**Work instructions**
Each record, exactly as written, should be printed again.

......

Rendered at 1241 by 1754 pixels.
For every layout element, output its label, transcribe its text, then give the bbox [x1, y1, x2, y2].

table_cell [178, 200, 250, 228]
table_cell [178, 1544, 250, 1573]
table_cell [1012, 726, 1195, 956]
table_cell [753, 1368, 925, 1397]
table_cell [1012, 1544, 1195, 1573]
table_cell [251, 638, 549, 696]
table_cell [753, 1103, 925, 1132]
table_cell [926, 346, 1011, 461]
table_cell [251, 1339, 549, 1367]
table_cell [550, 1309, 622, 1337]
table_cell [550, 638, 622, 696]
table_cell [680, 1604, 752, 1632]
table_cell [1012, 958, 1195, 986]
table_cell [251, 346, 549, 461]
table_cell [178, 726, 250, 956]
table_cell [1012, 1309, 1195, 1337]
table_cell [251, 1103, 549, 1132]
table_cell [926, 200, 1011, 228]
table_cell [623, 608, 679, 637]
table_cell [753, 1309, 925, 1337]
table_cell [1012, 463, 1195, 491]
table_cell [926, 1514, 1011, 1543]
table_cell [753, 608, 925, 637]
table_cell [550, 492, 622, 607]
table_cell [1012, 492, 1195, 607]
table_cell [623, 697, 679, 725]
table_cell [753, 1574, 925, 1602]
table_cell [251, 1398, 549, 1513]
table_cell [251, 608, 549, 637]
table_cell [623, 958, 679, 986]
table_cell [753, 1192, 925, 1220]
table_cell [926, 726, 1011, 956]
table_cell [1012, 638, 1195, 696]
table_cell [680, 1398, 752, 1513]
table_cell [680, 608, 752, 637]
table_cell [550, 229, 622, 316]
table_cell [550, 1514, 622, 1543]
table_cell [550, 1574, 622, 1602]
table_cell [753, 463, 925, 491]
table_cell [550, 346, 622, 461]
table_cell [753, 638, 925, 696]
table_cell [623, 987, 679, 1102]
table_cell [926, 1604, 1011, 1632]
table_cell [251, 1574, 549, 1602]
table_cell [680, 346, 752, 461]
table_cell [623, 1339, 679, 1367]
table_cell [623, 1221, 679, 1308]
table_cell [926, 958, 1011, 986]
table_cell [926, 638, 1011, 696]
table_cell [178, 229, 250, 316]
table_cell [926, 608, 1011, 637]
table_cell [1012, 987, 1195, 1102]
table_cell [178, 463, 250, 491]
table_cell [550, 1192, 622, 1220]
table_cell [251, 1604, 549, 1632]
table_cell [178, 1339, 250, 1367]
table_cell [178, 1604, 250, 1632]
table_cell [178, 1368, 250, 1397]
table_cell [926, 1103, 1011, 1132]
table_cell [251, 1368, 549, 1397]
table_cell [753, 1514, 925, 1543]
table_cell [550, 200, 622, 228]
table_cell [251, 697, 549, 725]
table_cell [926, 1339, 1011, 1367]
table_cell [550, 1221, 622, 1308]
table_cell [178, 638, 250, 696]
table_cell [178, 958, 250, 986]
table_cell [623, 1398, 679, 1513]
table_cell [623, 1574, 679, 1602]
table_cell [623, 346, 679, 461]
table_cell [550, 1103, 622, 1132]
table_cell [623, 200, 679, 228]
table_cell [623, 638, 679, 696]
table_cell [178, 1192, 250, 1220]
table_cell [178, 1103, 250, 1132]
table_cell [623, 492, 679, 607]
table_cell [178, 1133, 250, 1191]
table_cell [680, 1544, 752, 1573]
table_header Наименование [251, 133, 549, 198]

......

**Exercise output**
Rendered at 1241 by 1754 pixels.
For every layout element, output its label, transcribe its text, then give the bbox [x1, y1, x2, y2].

table_cell [178, 200, 250, 228]
table_cell [178, 1544, 250, 1573]
table_cell [1012, 726, 1195, 956]
table_cell [753, 1368, 925, 1397]
table_cell [1012, 1544, 1195, 1573]
table_cell [251, 638, 549, 696]
table_cell [753, 1103, 925, 1132]
table_cell [926, 346, 1011, 461]
table_cell [251, 1339, 549, 1367]
table_cell [550, 1309, 622, 1337]
table_cell [550, 638, 622, 696]
table_cell [680, 1604, 752, 1632]
table_cell [1012, 958, 1195, 986]
table_cell [251, 346, 549, 461]
table_cell [178, 726, 250, 956]
table_cell [1012, 1309, 1195, 1337]
table_cell [251, 1103, 549, 1132]
table_cell [926, 200, 1011, 228]
table_cell [623, 608, 679, 637]
table_cell [753, 1309, 925, 1337]
table_cell [1012, 463, 1195, 491]
table_cell [926, 1514, 1011, 1543]
table_cell [753, 608, 925, 637]
table_cell [550, 492, 622, 607]
table_cell [1012, 492, 1195, 607]
table_cell [623, 697, 679, 725]
table_cell [753, 1574, 925, 1602]
table_cell [251, 1398, 549, 1513]
table_cell [251, 608, 549, 637]
table_cell [623, 958, 679, 986]
table_cell [753, 1192, 925, 1220]
table_cell [926, 726, 1011, 956]
table_cell [1012, 638, 1195, 696]
table_cell [680, 1398, 752, 1513]
table_cell [680, 608, 752, 637]
table_cell [550, 229, 622, 316]
table_cell [550, 1514, 622, 1543]
table_cell [550, 1574, 622, 1602]
table_cell [753, 463, 925, 491]
table_cell [550, 346, 622, 461]
table_cell [753, 638, 925, 696]
table_cell [623, 987, 679, 1102]
table_cell [926, 1604, 1011, 1632]
table_cell [251, 1574, 549, 1602]
table_cell [680, 346, 752, 461]
table_cell [623, 1339, 679, 1367]
table_cell [623, 1221, 679, 1308]
table_cell [926, 958, 1011, 986]
table_cell [926, 638, 1011, 696]
table_cell [178, 229, 250, 316]
table_cell [926, 608, 1011, 637]
table_cell [1012, 987, 1195, 1102]
table_cell [178, 463, 250, 491]
table_cell [550, 1192, 622, 1220]
table_cell [251, 1604, 549, 1632]
table_cell [178, 1339, 250, 1367]
table_cell [178, 1604, 250, 1632]
table_cell [178, 1368, 250, 1397]
table_cell [926, 1103, 1011, 1132]
table_cell [251, 1368, 549, 1397]
table_cell [753, 1514, 925, 1543]
table_cell [550, 200, 622, 228]
table_cell [251, 697, 549, 725]
table_cell [926, 1339, 1011, 1367]
table_cell [550, 1221, 622, 1308]
table_cell [178, 638, 250, 696]
table_cell [178, 958, 250, 986]
table_cell [623, 1398, 679, 1513]
table_cell [623, 1574, 679, 1602]
table_cell [623, 346, 679, 461]
table_cell [550, 1103, 622, 1132]
table_cell [623, 200, 679, 228]
table_cell [623, 638, 679, 696]
table_cell [178, 1192, 250, 1220]
table_cell [178, 1103, 250, 1132]
table_cell [623, 492, 679, 607]
table_cell [178, 1133, 250, 1191]
table_cell [680, 1544, 752, 1573]
table_header Наименование [251, 133, 549, 198]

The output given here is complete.